Neil Fulwood admires Angela Kirby’s ruthlessly efficient poetic craftsmanship
Given Angela Kirby’s reputation for lucid observation and sharp – one might even say spiky – dissections of human relationships, the title of her new collection could easily be taken as an admonition to do as she does: to observe, to consider both sides of things, to weigh things up …
It’s not till a good three quarters of the way into Look Left, Look Right that the poem ‘Still’ reveals the actual meaning of the title: a protective parent instilling into their child the simple but crucial mantra of the green cross code. ‘Still’ unfolds across three stanzas, a deceptively simple litany of a child’s progression through various scenarios fraught with potential danger, from going “flat out on your / first bike” to “all those boyfriends”, only for Kirby to deliver a gut-wrenching revelation in the last few lines.
It’s a technique she puts to good use throughout the collection: an accumulation of precisely rendered detail given real heft in the poem’s closing stages. Take, for example, the short stark lines of ‘Just Visiting’ which evoke the twilight atmosphere of
... residential homes which smell of piss and disinfectant where flowers are plastic and the carers smile firmly ...
Stark lines, but still stringently crafted. That internal rhyme in “piss and disinfectant”, the way it continues a run of sibilants from the previous line which carry on across the next two – and beyond. Of the poem’s 21 lines, only two do not contain sibilants and the overall effect is a susurration. One can imagine the lowered, slightly embarrassed voices of visitors, or the soothing sotto voce imprecations of the nurses. ‘Just Visiting’ ends as an emotional resident requests her door be left open so she can go home
and the nurse steers her back to her room, saying ‘This is home now, dear.’
There’s something truly dreadful in that last line, something that’s little better than a death sentence, and the professionally bland way that’s imparted makes it all the more effective. It also freights the title with another layer of meaning.
Or take ‘Sticks and Stones’, which builds to a similar pay-off, but here the language is pejorative rather than blandly impersonal. It’s a short poem and worth quoting in full.

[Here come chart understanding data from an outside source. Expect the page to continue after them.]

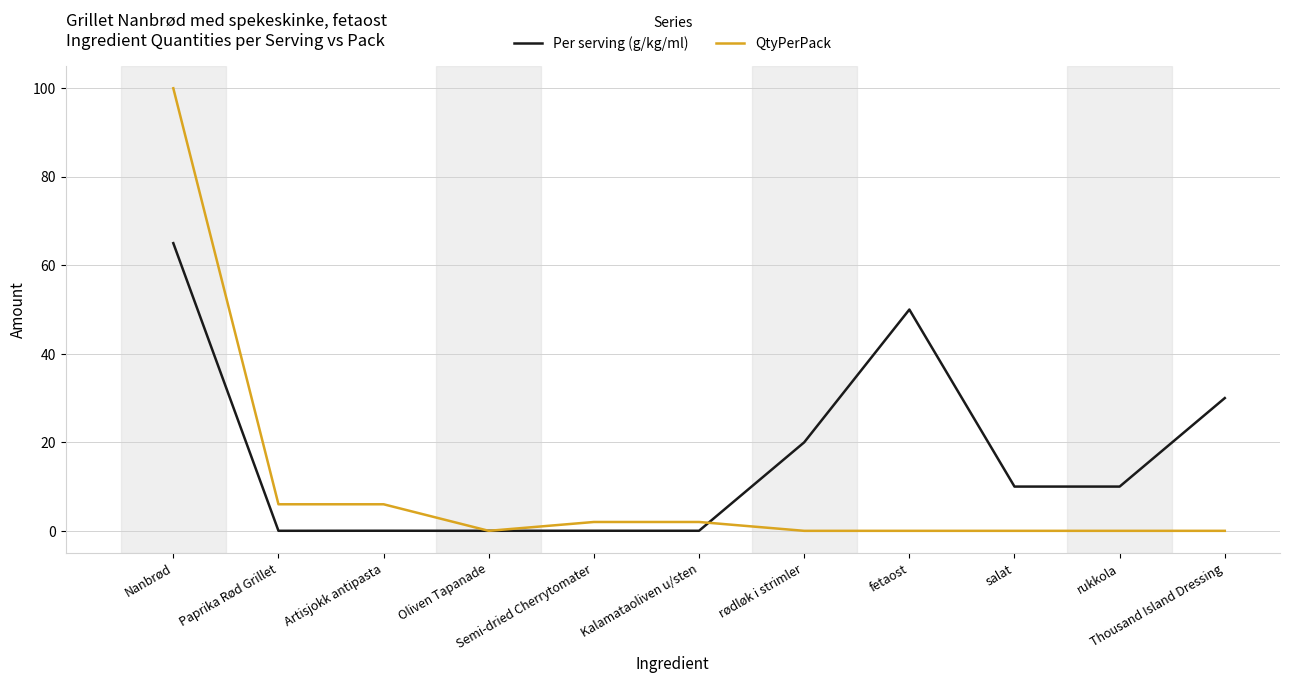

Which series changed the most between Nanbrød and Oliven Tapanade?

QtyPerPack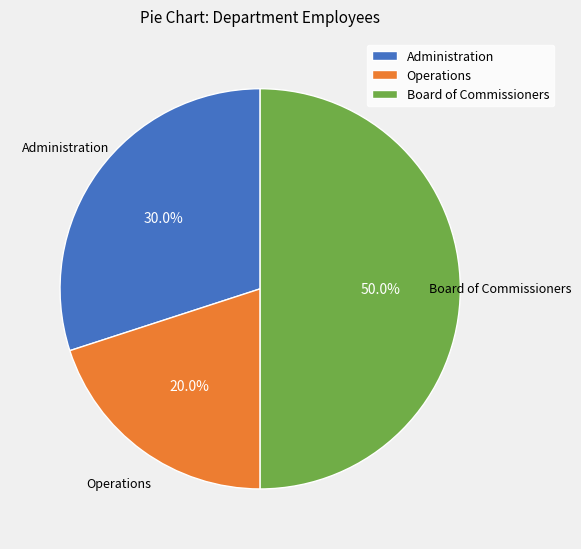

What is the ratio of the value at Administration to the value at Operations?

1.5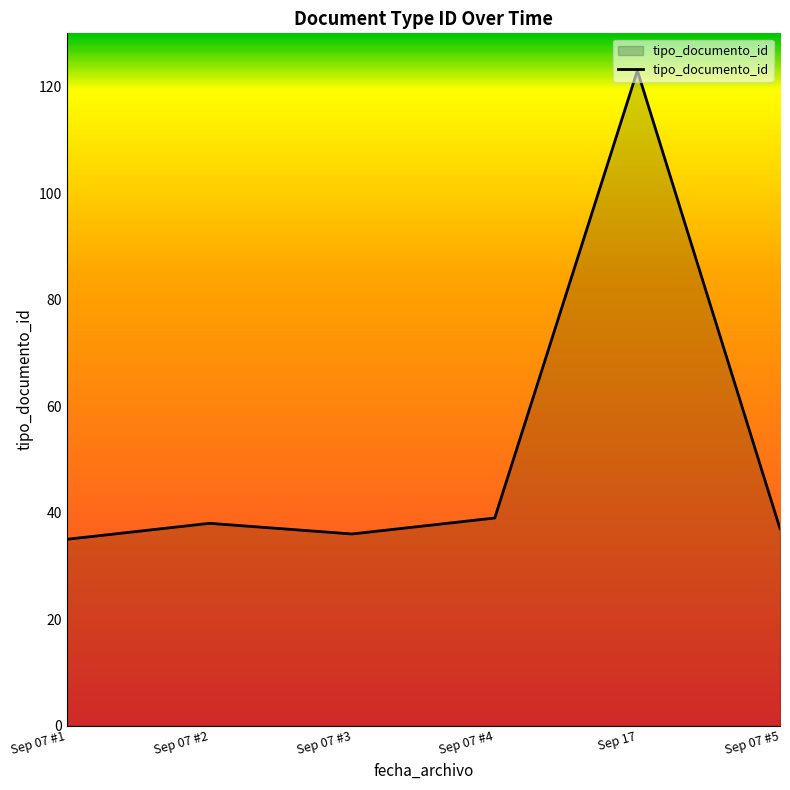

Count the number of data series in this chart.

1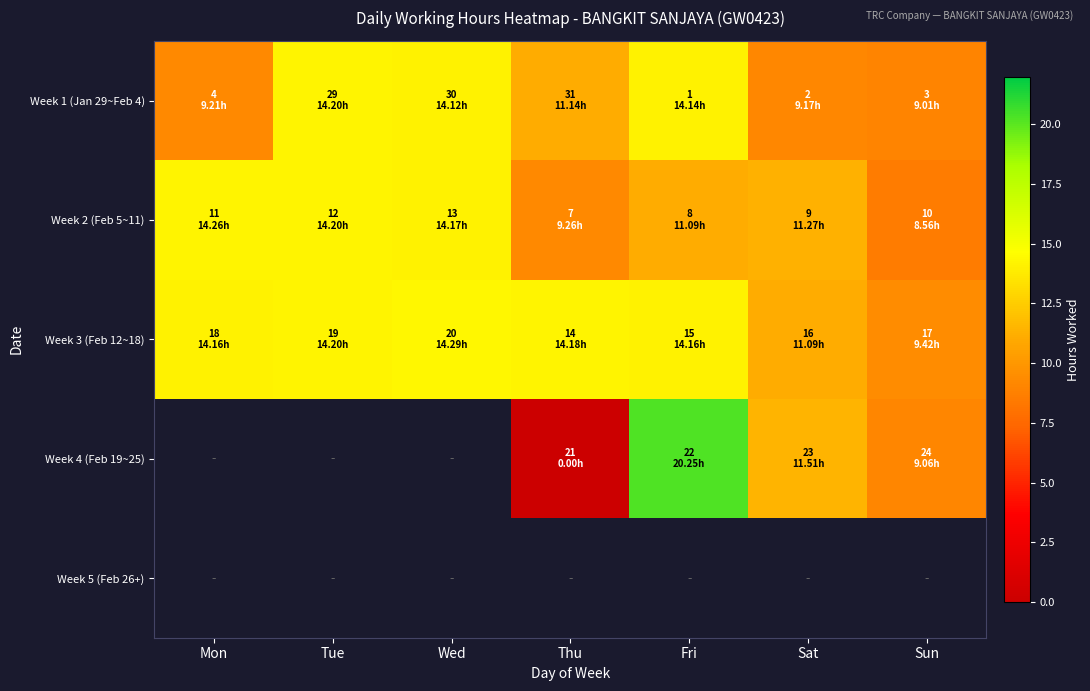

Count the Week 4 (Feb 19~25) values in the range 11 to 12.

1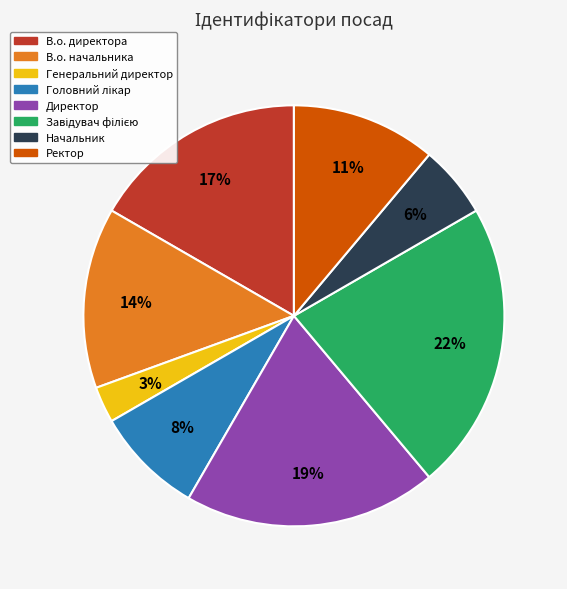

How many segments does this pie chart have?

8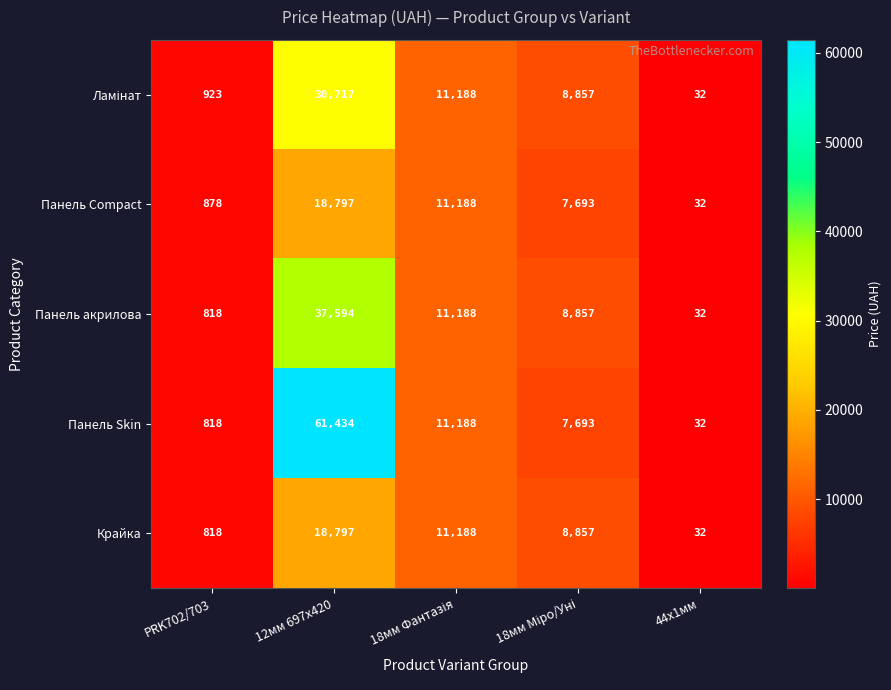

Where does the Панель Skin series first go above 7693?

12мм 697x420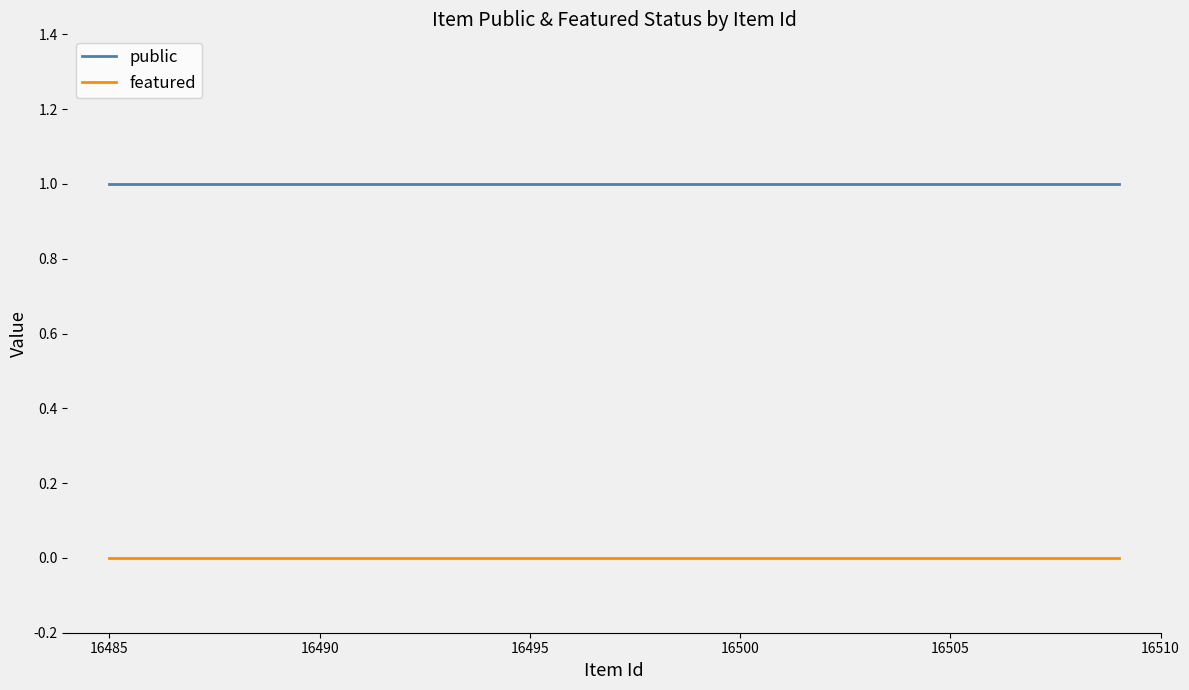

True or false: featured and public intersect in this chart.

False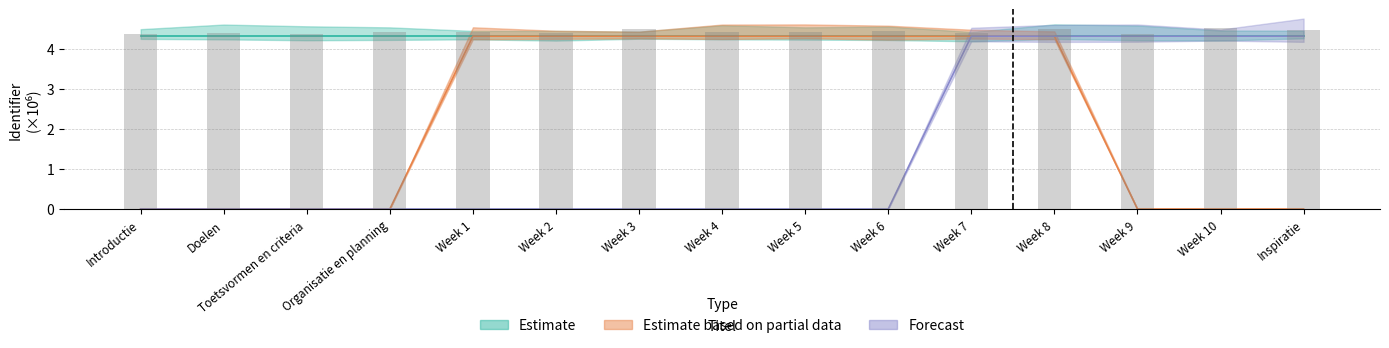

How many data points in Estimate based on partial data are less than 4?

7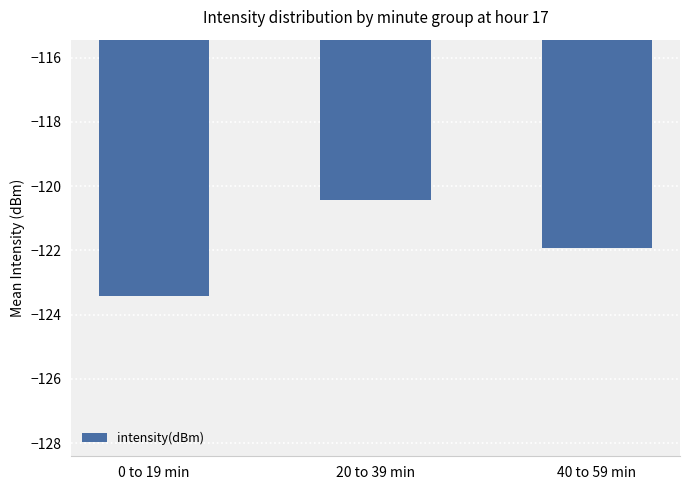

List the labels in order of value, largest first.

20 to 39 min, 40 to 59 min, 0 to 19 min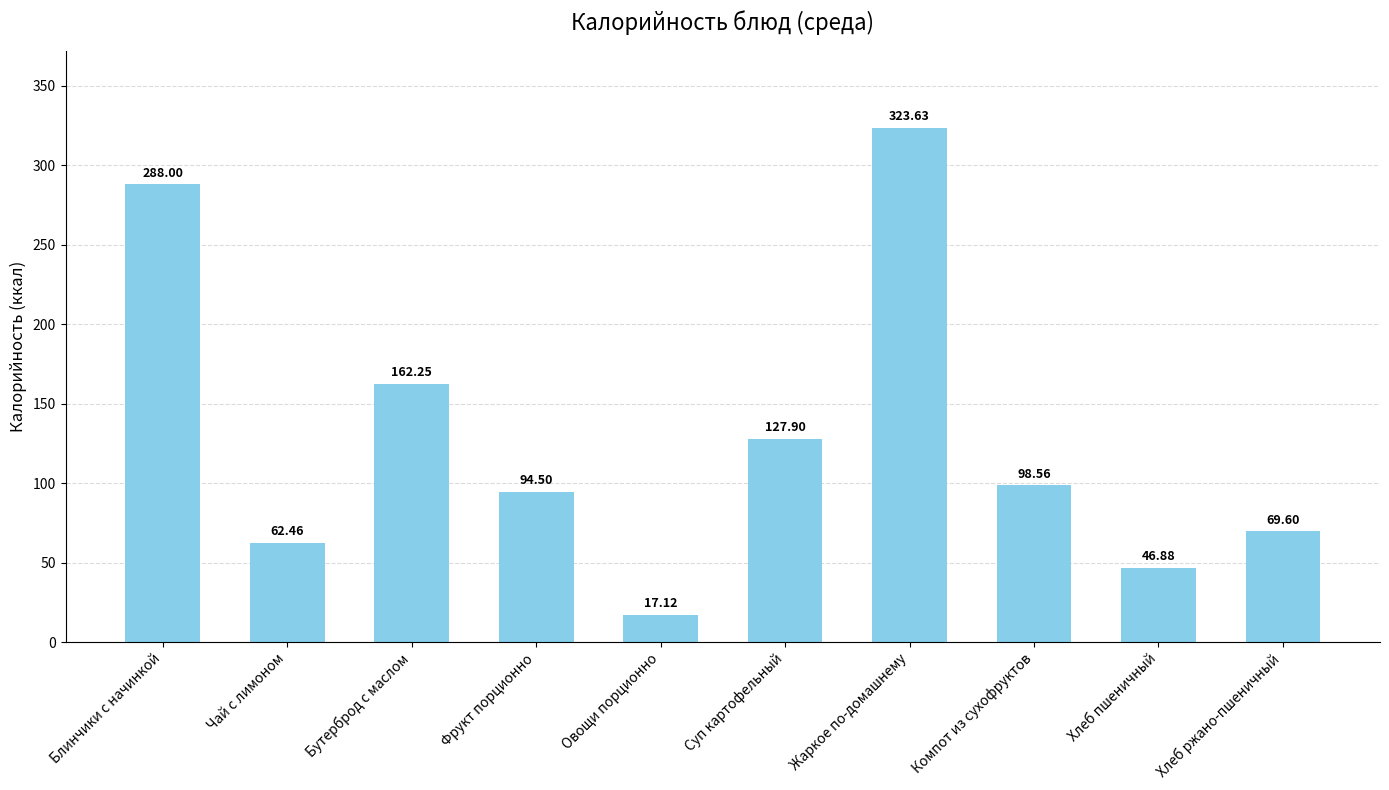

What is the value of the 2nd bar from the left?

62.5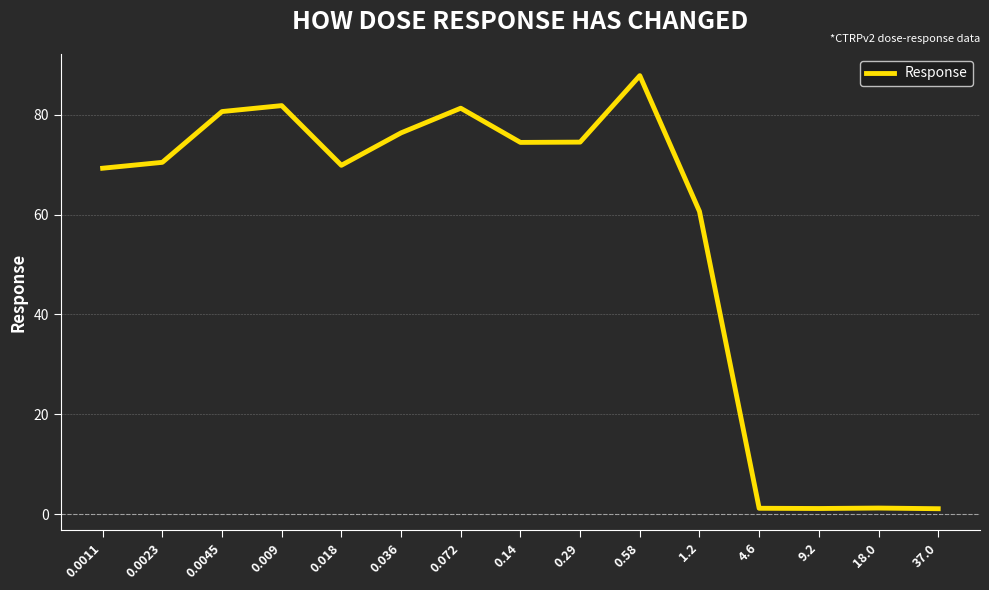

What is the change in value from 1.2 to 18.0?

-59.4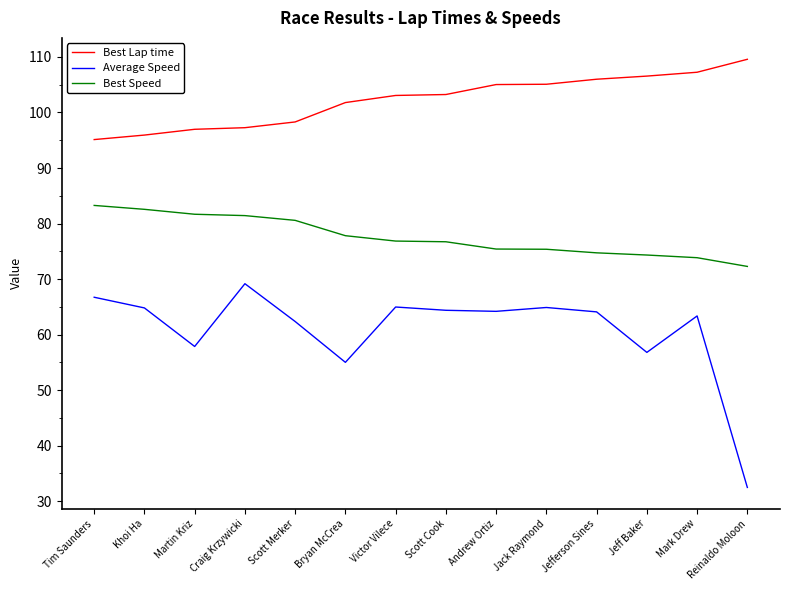

True or false: Best Lap time and Best Speed intersect in this chart.

False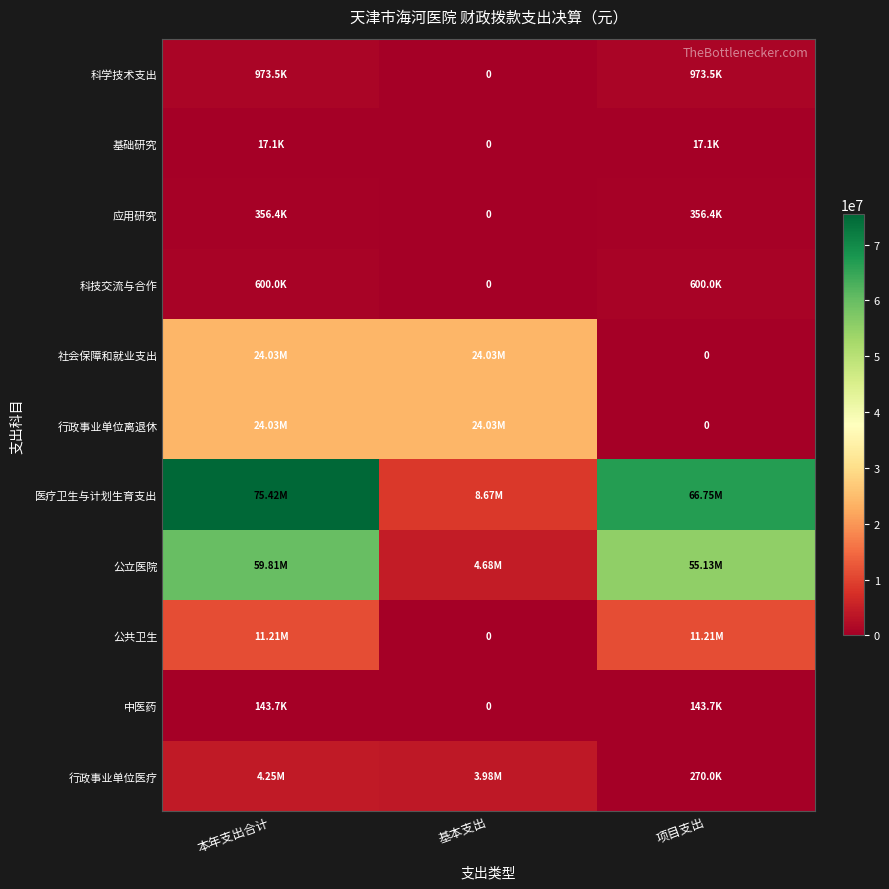

At which label is 应用研究 closest to 178202?

基本支出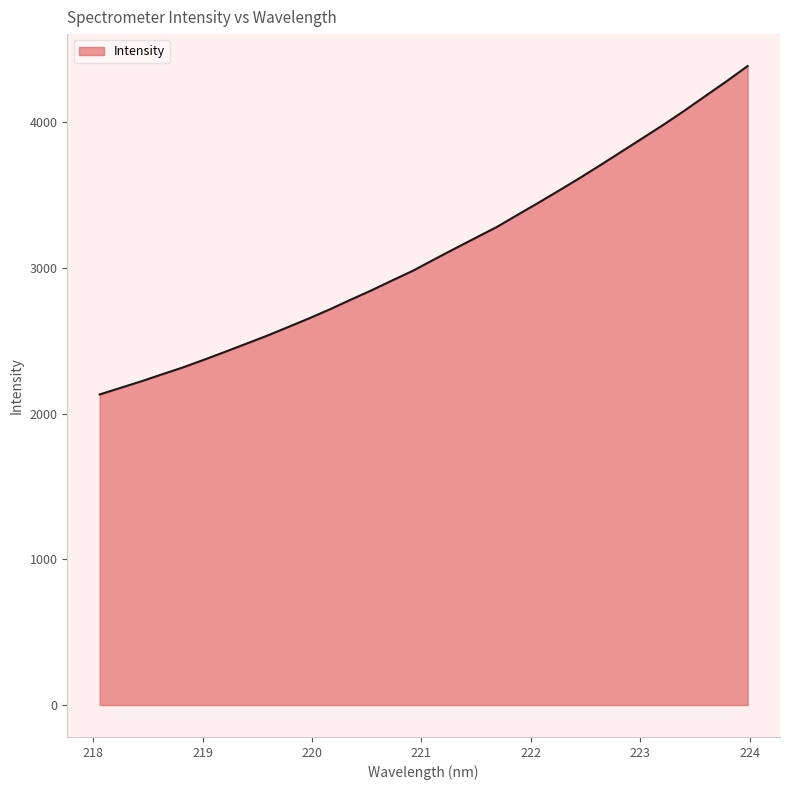

What is the greatest value displayed?

4385.1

He said I was the Queen of Clutter He said I was neither use nor ornament He said I was like the cow’s tail, always behind He said I was as much use as a chocolate fireguard He said my house was Cosa Chaotica, Hurricane Lane He said if I had a PhD surely I could read a bloody roadmap He said I was an ill-bred slut that no decent man could live with He said this, that and the other about me, but oh, he was warm in my bed
Kirby does so much here with, ostensibly, so little. Lines 1 to 7 inclusive are simply a list of insults tossed off by some controlling and hyper-critical alpha male (and isn’t the roadmap remark just so typical of a certain type of man?), but the construction brilliantly punctures his lack of originality as he swings between repetition (“Queen of Clutter”, “Casa Chaotica”, “Hurricane Lane”) and cliché (“neither use nor ornament”, “the cow’s tail”, “a chocolate fireguard”). The lines increase in length, denoting the worsening of his micro-aggressions over time. Then Kirby slam-dunks the reader with that provocative last line, which is simultaneously a commentary on the appeal of the total bastard and a defiant reminder that even total bastards can be taken advantage of.
In other poems, the end-point is subtler, less immediately impactful. A haunting resonance rather than a sucker-punch. ‘Walking With My Father, 1939’ ends as the eponymous walk ends, at the home of a friend where
... [t]he two men glance at me, talk in low slow voices of sheep, the weather, the price of hay and how they fear the way things go.
The following poem, ‘North’, functions as a decades-later sequel and builds to a brusque penultimate stanza which speaks volumes about class, geography, resentment and how easily communication can reach stalemate; its closing lines are rueful and heavy with sadness. ‘Claiming the Astonishment’, a page later, closes the trilogy, landscape and mindscape merging, the poem reflective, autumnal. These are not the only pieces in the collection that conjure pin-drop silence in the reader’s mind, or whose words act as a diminuendo. But to continue this quoting of final lines would be the equivalent of throwing out narrative spoilers in a novel or movie review, as well as unfairly suggesting that the power of Kirby’s work lies solely in her closing lines. Nothing could be further from the truth.
Angela Kirby’s poetics are honed with a scalpel. Her craftsmanship is both unassuming and ruthlessly efficient. Some of her satirical barbs are unforgiving. But for all that she refuses to pull a single punch, it is also a tremendously rich and sensuous and ebullient poetry, particularly when she writes of food, travel and experience (the three and generally interlinked); and, in pieces as diverse as ‘Merry Christmas Everyone’ and ‘Alexander the Great in Vienna’, unexpectedly hilarious. It is the poetry of someone who has lived and laughed and revelled in the good times, and kicked back against everything else.